In the six years since the end of the 1996-2006 civil war, Nepal has witnessed five governments. But the constitution that was to usher a New Nepal is yet to see the light of day.

world Updated: Sep 06, 2012 00:09 IST
Utpal Parashar

In the six years since the end of the 1996-2006 civil war, Nepal has witnessed five governments. But the constitution that was to usher a New Nepal is yet to see the light of day.

Political instability due to continuous power struggle among the major parties has caused immense economic loss to the country listed among the least developed nations.

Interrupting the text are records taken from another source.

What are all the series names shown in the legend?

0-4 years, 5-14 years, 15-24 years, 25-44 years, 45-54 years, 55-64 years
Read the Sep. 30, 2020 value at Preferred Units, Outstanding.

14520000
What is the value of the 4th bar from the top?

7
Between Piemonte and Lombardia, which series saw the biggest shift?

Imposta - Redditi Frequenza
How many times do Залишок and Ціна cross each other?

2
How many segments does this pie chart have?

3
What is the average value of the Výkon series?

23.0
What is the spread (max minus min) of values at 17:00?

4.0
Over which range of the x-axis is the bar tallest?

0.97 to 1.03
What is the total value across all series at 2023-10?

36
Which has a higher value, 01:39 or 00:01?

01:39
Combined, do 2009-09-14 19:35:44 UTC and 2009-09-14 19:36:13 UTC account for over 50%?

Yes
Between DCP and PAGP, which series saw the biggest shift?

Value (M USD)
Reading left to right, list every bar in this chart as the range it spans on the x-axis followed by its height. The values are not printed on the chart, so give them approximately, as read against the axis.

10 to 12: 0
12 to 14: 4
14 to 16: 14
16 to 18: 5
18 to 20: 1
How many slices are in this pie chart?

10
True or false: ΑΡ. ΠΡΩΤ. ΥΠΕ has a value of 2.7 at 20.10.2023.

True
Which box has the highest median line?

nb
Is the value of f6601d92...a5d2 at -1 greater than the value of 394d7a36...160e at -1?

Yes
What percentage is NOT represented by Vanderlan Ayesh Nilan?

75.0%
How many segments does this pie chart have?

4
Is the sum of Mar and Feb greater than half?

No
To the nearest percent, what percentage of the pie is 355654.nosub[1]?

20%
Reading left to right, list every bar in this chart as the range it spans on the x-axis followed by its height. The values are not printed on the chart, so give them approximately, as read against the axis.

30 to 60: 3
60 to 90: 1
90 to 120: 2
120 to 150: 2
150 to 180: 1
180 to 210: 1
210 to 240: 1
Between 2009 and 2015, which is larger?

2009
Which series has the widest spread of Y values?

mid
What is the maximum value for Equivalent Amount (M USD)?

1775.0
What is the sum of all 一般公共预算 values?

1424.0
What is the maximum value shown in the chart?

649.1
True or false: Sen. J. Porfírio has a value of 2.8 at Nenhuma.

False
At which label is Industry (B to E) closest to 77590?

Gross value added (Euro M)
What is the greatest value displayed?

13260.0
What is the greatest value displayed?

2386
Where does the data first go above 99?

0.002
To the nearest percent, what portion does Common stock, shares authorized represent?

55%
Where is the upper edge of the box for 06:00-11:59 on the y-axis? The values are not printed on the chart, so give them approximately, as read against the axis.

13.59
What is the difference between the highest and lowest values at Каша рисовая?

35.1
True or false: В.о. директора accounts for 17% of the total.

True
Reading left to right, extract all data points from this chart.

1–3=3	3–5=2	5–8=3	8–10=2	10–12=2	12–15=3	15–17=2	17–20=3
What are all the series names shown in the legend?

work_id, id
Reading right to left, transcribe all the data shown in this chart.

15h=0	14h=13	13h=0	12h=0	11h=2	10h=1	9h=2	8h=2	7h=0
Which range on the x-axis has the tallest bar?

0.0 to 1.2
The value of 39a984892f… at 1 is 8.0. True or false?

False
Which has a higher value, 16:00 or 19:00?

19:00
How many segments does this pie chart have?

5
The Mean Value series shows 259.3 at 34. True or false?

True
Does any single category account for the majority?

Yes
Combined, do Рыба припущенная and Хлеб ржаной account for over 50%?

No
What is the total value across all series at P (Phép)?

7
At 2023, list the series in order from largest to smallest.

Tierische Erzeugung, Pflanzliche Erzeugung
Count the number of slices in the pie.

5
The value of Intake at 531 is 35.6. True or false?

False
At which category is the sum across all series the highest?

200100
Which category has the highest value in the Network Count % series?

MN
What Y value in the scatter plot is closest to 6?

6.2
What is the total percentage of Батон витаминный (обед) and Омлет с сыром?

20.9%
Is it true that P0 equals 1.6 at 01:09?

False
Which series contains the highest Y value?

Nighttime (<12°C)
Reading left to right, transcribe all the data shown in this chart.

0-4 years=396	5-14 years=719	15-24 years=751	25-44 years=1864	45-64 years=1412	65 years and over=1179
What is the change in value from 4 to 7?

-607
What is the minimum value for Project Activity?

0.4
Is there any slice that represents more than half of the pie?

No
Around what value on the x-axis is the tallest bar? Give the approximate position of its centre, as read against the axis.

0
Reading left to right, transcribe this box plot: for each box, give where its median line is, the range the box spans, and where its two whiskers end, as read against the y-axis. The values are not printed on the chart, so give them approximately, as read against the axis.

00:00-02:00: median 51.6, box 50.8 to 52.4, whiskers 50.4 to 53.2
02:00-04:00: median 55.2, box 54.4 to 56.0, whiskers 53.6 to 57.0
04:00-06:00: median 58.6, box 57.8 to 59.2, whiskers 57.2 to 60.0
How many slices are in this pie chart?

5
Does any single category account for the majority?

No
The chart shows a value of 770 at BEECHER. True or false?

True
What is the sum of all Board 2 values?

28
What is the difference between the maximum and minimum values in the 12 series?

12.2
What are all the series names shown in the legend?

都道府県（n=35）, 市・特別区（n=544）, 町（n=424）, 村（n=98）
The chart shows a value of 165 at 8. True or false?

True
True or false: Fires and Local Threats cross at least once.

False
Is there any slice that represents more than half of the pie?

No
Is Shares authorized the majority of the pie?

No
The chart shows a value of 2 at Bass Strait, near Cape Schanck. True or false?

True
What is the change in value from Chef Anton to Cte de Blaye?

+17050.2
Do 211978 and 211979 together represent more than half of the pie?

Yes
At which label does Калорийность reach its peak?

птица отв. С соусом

The latest macroeconomic report by Nepal Rastra Bank, the country’s central bank, says inflation reached a three-year high of 11.5% in mid-July. Not good news for most citizens.

And with the government hiking prices of petroleum products on Sunday, inflation is set to climb further.

Lack of adequate domestic production due to various factors including political instability and power crisis has made Nepal heavily reliant on imports of almost all kinds of goods to meet the demand.

Depreciation of the Nepali rupee, which is permanently pegged with its Indian counterpart, against US dollar in past months is one reason why imports have become more expensive and led to high inflation.

Prime Minister Baburam Bhattarai knows the importance of foreign investment and stresses signing of the Bilateral Investment Protection and Promotion Agreement with India as one of the important achievements of his one year in office.

However, confidence of investors in Nepal hasn’t yet been restored. In the past year several businesses, both set up with foreign investment and those by domestic investors, have shut shop.

The dismal manufacturing sector — due to instability, power crisis, labour problems and shoddy policies — has failed to create jobs, leading nearly 1,000 Nepalis to leave home daily and search for avenues abroad.

As per Federation of Nepalese Chambers of Commerce and Industry data, the country witnessed a drop of 30% in foreign direct investment in 2011-12 in comparison to the last fiscal.

But instead of learning lessons, political parties have again started engaging in another round of removing governments and installing new ones.